Put all of this into a used Altoids tin and now you’ve got a sewing kit that should fix just about anything.

Gun Cleaning Kit

A good gun cleaning kit is essential to survival with a weapon. You need to make sure your gun is always clean and in working order, but a full kit can be pretty bulky and expensive. For emergencies, you can build a small, cheap kit pretty easily.

Start with a bulk pack of cotton patches for around $3, then add a small bottle of gun cleaning solvent like Hoppe’s No. 9 for about $3. These together can help you perform standard maintenance on most weapons and can fit in your pocket.

Fishing Kit

The basics of a fishing kit are pretty, well, basic. Start with a spool of fishing line, 15 lb. test is great and should only cost you about $3. Next, a pack of hooks for around $3 and some sinkers if you can find them cheap and you’re all set!

Fishing is great because even though expensive rods and reels will help, you can do simple fishing with just these three tools. Put everything into another used Altoids tin and you’re one more step to a cheap bug out bag.

First Aid Kit

A good first aid kit will cost you $50 or more. These kits come with a little bit of everything in them so you’re ready for a little bit of any problem. The big problems, however, tend to use a few key items to get you up and going again.

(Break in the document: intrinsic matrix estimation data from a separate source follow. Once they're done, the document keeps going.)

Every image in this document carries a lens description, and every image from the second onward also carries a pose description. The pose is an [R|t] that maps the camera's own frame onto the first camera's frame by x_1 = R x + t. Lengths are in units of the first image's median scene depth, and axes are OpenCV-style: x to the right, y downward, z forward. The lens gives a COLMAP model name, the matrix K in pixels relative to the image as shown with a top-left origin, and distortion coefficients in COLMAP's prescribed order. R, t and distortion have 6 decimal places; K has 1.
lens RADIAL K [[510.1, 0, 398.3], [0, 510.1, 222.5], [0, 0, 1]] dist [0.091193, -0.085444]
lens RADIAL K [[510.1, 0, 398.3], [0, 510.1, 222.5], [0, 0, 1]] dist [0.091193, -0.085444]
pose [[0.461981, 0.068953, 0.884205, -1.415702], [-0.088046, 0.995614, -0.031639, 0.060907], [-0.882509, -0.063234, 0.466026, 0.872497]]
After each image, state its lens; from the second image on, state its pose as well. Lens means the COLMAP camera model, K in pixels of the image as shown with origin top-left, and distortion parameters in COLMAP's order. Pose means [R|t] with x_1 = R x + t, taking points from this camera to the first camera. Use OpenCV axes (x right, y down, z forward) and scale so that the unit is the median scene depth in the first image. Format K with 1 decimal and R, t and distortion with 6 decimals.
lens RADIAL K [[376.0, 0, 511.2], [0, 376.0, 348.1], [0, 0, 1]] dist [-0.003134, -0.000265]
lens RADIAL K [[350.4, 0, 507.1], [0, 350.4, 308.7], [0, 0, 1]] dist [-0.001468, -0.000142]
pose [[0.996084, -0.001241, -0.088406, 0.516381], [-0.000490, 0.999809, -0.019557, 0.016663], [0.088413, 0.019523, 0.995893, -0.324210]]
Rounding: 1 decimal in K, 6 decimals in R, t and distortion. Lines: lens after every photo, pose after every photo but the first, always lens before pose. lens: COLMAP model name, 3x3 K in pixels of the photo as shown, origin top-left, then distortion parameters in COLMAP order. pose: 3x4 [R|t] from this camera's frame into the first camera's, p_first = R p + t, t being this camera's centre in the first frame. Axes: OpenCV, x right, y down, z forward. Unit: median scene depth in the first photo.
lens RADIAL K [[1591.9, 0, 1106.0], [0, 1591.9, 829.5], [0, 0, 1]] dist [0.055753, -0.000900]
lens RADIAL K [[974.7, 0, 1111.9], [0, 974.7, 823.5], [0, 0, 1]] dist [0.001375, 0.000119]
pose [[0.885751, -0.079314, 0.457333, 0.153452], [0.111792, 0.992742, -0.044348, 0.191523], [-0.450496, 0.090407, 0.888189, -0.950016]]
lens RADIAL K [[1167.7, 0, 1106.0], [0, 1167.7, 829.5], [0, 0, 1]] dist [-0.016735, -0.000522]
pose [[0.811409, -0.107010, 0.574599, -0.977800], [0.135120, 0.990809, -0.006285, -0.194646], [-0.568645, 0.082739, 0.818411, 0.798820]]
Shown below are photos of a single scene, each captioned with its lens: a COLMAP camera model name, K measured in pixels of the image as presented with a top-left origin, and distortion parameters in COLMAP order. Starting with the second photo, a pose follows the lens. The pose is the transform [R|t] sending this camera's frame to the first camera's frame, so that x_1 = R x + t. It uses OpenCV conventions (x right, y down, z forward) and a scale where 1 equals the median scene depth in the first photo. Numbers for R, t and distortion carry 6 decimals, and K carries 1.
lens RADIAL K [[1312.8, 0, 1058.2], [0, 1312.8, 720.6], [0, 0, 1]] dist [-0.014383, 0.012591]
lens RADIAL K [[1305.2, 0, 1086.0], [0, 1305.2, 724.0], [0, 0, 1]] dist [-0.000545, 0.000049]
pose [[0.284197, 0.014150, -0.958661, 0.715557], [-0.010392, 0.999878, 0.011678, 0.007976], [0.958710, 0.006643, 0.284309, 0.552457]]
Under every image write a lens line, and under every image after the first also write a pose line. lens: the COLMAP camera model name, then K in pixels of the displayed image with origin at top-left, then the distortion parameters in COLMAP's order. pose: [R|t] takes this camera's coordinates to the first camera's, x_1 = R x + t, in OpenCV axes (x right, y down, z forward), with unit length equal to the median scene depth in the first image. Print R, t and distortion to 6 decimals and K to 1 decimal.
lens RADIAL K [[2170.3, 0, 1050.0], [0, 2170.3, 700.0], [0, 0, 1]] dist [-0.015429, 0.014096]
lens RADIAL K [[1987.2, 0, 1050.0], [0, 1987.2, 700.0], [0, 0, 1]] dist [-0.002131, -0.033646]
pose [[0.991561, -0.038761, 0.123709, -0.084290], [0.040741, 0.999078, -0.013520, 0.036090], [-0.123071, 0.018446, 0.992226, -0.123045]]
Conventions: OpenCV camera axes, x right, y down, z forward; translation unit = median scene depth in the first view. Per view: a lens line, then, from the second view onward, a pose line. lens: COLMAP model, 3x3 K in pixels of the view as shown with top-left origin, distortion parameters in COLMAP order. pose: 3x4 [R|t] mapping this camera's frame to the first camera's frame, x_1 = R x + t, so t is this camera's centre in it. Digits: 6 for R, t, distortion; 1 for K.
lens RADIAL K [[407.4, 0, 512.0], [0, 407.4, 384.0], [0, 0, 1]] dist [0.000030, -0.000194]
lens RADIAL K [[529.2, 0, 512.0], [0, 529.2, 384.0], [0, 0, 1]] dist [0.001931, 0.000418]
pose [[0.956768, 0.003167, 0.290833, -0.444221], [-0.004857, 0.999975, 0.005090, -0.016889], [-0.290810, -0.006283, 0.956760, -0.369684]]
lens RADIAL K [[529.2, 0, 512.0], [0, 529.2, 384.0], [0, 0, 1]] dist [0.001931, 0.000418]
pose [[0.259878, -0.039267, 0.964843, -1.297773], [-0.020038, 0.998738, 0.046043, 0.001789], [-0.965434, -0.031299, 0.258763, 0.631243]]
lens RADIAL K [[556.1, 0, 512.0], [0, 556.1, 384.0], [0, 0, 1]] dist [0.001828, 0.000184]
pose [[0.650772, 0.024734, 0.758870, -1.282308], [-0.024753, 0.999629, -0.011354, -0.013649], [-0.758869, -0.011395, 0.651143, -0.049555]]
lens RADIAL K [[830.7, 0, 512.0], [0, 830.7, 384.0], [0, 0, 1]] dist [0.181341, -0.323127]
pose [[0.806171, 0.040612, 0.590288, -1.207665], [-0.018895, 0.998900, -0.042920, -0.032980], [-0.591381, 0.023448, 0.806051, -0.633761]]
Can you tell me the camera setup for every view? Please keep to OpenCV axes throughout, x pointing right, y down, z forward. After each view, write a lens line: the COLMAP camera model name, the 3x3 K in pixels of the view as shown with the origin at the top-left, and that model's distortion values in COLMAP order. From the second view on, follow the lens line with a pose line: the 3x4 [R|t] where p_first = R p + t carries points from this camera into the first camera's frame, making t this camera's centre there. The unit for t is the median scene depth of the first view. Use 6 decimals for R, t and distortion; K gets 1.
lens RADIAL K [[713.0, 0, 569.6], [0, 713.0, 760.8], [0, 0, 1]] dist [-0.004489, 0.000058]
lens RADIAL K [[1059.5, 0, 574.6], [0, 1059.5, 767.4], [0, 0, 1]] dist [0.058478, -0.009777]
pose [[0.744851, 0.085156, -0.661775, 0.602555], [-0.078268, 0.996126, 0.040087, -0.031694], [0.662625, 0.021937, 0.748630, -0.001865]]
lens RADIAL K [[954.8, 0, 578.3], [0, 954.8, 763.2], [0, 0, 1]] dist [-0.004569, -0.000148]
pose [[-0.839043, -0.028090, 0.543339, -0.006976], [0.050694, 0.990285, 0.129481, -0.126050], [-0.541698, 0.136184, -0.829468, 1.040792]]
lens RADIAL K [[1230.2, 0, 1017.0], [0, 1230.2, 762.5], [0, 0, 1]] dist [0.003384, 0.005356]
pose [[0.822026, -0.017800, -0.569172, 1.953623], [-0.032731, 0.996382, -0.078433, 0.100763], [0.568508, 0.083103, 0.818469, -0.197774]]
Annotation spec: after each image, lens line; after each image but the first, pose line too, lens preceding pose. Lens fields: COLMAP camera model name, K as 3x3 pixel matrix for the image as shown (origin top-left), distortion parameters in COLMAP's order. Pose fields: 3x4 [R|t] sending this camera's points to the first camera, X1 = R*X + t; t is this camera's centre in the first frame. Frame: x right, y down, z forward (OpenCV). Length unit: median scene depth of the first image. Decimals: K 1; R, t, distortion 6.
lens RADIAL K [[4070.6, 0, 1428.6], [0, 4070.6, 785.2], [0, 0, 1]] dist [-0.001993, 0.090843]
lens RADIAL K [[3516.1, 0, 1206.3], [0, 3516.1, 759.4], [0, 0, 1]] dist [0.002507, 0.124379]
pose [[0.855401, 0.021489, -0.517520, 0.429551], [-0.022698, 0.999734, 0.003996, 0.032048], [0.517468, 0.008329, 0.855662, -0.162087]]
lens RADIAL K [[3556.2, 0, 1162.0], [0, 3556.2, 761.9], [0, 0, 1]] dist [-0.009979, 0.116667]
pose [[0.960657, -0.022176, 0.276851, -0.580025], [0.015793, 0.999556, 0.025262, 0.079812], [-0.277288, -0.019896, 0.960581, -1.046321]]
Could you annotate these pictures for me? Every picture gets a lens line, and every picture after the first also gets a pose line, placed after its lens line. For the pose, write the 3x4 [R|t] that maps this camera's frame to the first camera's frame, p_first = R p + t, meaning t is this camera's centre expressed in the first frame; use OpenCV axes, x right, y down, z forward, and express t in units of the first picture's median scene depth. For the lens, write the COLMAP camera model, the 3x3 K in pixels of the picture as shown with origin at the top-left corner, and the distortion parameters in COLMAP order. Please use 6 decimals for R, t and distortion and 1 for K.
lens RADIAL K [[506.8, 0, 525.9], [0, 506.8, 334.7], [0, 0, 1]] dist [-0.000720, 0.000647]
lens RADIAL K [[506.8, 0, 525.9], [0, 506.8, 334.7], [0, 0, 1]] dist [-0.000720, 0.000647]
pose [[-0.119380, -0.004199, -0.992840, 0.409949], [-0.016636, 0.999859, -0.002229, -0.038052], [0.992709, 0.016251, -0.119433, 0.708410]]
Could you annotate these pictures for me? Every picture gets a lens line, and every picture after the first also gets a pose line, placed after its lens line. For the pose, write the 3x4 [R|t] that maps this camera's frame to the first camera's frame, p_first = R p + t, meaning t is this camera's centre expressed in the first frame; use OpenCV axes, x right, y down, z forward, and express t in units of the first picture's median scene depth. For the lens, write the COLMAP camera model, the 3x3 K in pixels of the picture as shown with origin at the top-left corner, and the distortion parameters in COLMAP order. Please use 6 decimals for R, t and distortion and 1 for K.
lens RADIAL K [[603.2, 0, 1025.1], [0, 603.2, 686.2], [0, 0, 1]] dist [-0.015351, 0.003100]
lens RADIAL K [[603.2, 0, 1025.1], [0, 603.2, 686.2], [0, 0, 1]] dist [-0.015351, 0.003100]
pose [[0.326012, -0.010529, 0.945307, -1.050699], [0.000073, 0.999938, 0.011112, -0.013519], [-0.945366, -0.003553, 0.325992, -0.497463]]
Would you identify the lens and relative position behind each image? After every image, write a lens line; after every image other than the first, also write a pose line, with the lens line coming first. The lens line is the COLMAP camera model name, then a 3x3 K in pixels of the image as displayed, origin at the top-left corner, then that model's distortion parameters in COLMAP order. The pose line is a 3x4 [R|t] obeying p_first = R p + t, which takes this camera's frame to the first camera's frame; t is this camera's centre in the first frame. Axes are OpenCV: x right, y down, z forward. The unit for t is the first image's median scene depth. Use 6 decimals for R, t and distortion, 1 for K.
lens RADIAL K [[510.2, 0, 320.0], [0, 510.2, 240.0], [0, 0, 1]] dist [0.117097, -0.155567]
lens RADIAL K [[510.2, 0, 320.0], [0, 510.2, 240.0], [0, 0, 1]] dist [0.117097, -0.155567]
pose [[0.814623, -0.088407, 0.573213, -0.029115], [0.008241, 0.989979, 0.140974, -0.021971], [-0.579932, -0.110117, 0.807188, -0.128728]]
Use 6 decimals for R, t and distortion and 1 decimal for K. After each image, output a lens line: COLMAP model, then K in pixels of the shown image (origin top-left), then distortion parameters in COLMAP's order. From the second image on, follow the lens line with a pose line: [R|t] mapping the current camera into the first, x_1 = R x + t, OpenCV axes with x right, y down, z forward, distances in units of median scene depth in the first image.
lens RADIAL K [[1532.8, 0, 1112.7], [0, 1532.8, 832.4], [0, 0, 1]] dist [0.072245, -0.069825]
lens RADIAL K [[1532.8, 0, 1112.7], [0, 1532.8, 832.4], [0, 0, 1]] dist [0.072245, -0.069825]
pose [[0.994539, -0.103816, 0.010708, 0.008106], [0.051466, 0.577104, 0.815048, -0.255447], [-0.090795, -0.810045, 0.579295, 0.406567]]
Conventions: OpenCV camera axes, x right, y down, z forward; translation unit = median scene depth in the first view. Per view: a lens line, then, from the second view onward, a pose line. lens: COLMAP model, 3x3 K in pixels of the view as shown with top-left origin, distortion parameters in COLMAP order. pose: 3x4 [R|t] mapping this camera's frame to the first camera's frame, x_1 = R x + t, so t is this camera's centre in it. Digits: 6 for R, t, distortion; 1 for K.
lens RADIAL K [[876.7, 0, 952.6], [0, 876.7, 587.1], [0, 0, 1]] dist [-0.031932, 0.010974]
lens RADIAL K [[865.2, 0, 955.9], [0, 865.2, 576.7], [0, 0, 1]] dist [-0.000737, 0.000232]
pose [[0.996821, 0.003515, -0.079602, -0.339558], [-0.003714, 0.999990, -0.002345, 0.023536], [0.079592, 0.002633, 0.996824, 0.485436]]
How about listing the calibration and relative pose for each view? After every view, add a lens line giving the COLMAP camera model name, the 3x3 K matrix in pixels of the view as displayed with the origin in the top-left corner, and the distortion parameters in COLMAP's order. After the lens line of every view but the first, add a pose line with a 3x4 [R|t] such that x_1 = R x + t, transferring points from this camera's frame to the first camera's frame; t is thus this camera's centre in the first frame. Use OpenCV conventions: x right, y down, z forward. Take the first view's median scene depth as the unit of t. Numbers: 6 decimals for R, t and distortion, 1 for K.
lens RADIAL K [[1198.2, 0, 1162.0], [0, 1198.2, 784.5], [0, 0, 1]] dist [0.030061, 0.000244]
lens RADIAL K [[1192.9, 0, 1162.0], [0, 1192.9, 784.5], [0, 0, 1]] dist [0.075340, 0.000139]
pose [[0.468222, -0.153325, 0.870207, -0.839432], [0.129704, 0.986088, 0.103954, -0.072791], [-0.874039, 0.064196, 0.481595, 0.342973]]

Start with a roll of gauze and add in a self-adhesive bandage. Together these should cost less than $5. A travel pack of Band-Aids and a sample pack of aspirin will get you in at just about $6 for a basic first-aid kit.

Wrap-Up

Prepping doesn’t need to be expensive, but it shouldn’t be cheap, either. There are good places to spend your money and others where you can save a few bucks. The preps above aren’t meant to be permanent solutions, but instead are meant to be ones that you can keep in your car or bug out bag. Small, simple fixes for survival problems until you can solve them for good.